Miniature green glazed faience amulet of a seated cat formed in the round, the back of the head pierced horizontally for suspension.
This amulet is a depiction of Bastet, an Egyptian goddess, daughter of the sun-god Re. In ancient Egypt she was initially depicted in the form of a lioness, but was eventually modified into a cat. In this form she was worshipped as a goddess of fecundity. Faience cat amulets first appear in the late Old Kingdom, and were intend to endow the wearer with fertility. (Reference: Carol Andrews, Amulets of Ancient Egypt. British Museum Press, Bath, 1994. Page 32 – 33)
Condition: The piece is intact and in very good condition, with some minor wear and pitting to the glaze throughout.
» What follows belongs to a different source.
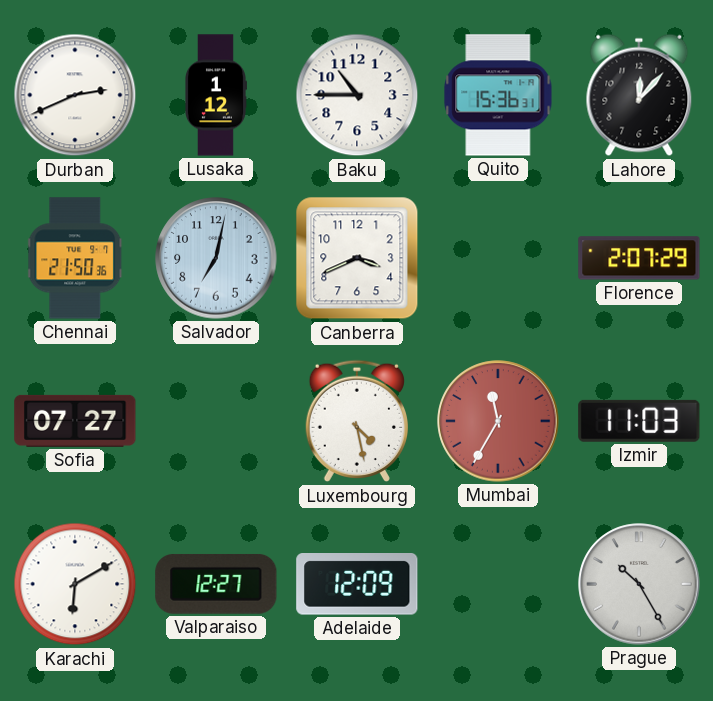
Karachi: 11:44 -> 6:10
Dimensions: Height: 1 centimeter
Provenance: Forming part of the Lenman/Stohlman collection assembled by the Washington D.C. socialite Miss Isobel H. Lenman (1845 - 1931), in the early 1900’s. Loaned and accessioned by the Smithsonian Institution, Washington D.C., between 1916 and 1921 where it was exhibited until her death in 1931. Thereafter, the collection was returned to her heirs and sold around 1937 to Dr. Martin Stohlman, remaining with the Stohlman family until 2011.